Meu dia não tinha começado com o pé direito, definitivamente.

— Estou indo. Adeus! Vocês me atrasaram o suficiente para uma vida toda.

— Exagerado — Harvey disse em voz baixa e meus olhos se estreitaram em sua direção, fazendo-o sorrir e rir um pouco em seguida.

Revirei os olhos e dei as costas, já prestes a abrir a porta, porém sendo impedido por um "ei" que Harvey soltou para mim.

— O que foi? — perguntei cansado, tombando a cabeça para o lado e fazendo uma careta.

Harvey começou a caminhar em minha direção e, impaciente, eu bati o pé no chão de modo rápido, pois estava com pressa e isso só estava apenas me atrasando.

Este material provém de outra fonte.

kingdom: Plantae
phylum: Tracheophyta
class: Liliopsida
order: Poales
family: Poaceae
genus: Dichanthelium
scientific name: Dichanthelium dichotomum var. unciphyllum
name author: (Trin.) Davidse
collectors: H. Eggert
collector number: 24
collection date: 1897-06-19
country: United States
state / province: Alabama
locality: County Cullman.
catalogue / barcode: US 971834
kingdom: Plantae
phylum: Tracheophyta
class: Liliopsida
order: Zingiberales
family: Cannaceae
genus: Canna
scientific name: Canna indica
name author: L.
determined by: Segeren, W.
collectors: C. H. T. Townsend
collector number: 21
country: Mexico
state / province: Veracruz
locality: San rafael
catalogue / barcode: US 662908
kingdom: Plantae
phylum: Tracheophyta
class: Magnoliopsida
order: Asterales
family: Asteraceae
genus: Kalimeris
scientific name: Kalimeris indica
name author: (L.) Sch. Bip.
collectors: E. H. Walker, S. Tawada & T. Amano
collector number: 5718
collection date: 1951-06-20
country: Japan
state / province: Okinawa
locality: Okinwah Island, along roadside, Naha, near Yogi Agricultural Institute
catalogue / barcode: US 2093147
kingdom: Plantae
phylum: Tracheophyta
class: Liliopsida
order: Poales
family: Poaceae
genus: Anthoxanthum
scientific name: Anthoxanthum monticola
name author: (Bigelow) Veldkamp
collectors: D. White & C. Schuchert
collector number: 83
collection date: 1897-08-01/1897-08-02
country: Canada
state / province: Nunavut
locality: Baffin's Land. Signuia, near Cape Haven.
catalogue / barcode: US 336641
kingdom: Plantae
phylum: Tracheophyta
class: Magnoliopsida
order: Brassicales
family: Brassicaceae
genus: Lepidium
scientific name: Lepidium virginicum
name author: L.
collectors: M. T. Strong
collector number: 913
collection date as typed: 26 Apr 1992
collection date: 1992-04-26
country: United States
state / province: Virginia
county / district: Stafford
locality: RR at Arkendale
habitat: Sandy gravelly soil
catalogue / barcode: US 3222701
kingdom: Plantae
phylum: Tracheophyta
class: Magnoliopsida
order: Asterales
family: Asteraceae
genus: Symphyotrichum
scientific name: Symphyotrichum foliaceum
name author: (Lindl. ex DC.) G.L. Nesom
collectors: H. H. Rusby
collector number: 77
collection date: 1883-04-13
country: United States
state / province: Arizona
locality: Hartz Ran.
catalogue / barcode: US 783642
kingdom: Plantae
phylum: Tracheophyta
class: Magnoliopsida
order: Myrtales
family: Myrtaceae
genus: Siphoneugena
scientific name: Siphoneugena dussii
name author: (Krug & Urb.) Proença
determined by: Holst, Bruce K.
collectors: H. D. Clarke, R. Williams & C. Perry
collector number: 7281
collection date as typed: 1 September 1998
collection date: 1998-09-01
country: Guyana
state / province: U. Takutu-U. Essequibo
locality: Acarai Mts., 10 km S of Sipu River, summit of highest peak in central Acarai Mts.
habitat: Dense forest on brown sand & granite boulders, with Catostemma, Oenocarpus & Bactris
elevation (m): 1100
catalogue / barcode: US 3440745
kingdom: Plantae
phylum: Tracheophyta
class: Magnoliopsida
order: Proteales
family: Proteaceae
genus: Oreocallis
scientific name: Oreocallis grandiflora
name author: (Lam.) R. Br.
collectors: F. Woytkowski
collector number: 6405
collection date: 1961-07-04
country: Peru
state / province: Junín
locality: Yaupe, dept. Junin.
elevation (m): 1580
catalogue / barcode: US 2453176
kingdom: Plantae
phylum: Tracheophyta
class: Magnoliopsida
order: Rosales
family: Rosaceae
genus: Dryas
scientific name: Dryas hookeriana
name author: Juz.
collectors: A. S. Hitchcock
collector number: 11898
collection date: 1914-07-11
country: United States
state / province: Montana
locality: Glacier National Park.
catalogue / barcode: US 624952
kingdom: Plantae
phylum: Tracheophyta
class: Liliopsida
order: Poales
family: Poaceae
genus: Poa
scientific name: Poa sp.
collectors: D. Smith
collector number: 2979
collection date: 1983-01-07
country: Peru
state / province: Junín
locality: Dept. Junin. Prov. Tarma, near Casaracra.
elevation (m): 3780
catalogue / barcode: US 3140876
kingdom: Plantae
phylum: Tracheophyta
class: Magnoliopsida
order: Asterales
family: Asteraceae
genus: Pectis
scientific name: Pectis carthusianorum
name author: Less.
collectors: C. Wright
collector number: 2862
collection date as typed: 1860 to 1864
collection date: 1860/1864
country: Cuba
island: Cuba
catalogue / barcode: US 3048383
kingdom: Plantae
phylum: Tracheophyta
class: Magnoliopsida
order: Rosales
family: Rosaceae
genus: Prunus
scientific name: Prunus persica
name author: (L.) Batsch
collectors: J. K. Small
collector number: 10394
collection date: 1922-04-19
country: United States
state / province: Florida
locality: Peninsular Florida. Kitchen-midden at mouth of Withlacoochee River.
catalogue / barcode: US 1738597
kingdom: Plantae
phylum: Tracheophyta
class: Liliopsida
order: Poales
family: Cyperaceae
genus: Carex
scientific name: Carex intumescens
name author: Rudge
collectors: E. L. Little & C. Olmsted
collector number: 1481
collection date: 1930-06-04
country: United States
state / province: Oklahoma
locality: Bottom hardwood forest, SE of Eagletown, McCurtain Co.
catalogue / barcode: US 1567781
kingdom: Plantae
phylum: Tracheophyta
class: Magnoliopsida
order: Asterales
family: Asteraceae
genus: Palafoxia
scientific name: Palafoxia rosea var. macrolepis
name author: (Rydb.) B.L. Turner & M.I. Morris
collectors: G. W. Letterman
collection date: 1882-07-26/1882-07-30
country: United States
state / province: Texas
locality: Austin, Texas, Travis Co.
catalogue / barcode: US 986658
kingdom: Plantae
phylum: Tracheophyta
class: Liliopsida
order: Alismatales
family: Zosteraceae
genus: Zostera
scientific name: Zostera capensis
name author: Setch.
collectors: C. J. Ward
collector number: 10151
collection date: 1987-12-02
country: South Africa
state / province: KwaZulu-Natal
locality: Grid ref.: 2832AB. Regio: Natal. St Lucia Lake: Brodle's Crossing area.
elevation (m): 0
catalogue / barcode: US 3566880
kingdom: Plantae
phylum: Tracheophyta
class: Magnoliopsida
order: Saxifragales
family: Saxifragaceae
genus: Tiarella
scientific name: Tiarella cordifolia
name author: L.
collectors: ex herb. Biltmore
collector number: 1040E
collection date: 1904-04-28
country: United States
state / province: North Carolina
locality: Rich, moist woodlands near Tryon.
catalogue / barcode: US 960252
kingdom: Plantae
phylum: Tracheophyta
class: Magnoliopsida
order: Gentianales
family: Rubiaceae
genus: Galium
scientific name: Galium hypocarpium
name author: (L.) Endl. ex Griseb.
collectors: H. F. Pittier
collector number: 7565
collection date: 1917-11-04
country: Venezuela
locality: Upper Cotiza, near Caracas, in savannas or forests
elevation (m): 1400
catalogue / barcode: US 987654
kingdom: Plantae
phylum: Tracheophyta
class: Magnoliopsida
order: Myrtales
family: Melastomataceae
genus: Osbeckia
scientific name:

Ele, no entanto, se aproximou no instante seguinte e inclinou sua cabeça para frente, sorrindo docemente e deixando seus lábios encontrarem os meus.

Eu, como o bom não cumpridor de promessas que era, fechei os olhos e correspondi o beijo calmamente, quase deixando as chaves do carro caírem sobre o chão e permitindo que meus dedos percorressem os braços de Harvey e chegassem aos cabelos de sua nuca.

— Nos vemos mais tarde, amor — Harvey disse em um sussurro após se afastar de meus lábios, deixando-me ali parado pateticamente de olhos fechados e com as mãos congeladas na mesma posição.

Por fim, acabei abrindo meus olhos lentamente e deixei minhas mãos caírem ao lado de meu corpo, percebendo em seguida que me encontrava de boca aberta e um pouco sem ar.

Eu estou realmente muito perdido.

Tive de pigarrear para que minha voz voltasse ao normal e respirei fundo uma, duas, três vezes antes de conseguir fazer minhas pernas se movimentarem em direção à porta.

— Tchau, papai. Bom trabalho. Amo você — Lily gritou da cozinha, sentada em sua cadeira, quase desaparecendo debaixo da mesa e com a bochecha suja de chocolate.

Ela acenou para mim e achei tão engraçado o modo como ela estava, que me distraí e acenei entusiasmado para ela, fazendo uma careta para provocar seu riso.

— Também amo você. — E foi naquele momento que aquelas malditas palavrinhas escaparam de minha boca, sem que eu pudesse fazer absolutamente nada para impedi-las.

Maldição!

Estou louco?

Era o estresse afetando meu cérebro?

Estava sob o efeito de drogas?

Eu não amo aquela garotinha. No máximo sentia carinho e o fato dela estar com seu rosto todo coberto de chocolate me cativava.

Mas amar?

Amar?

Amor não. Aí já era demais.

Quis morder minha própria língua ou pisar em meu próprio pé para lidar com todo o meu constrangimento, mas fiz o que qualquer pessoa em sã consciência faria. Dei um sorriso torto, girei o corpo e tropecei no tapete, voltando a andar em direção a porta e a abrindo em seguida.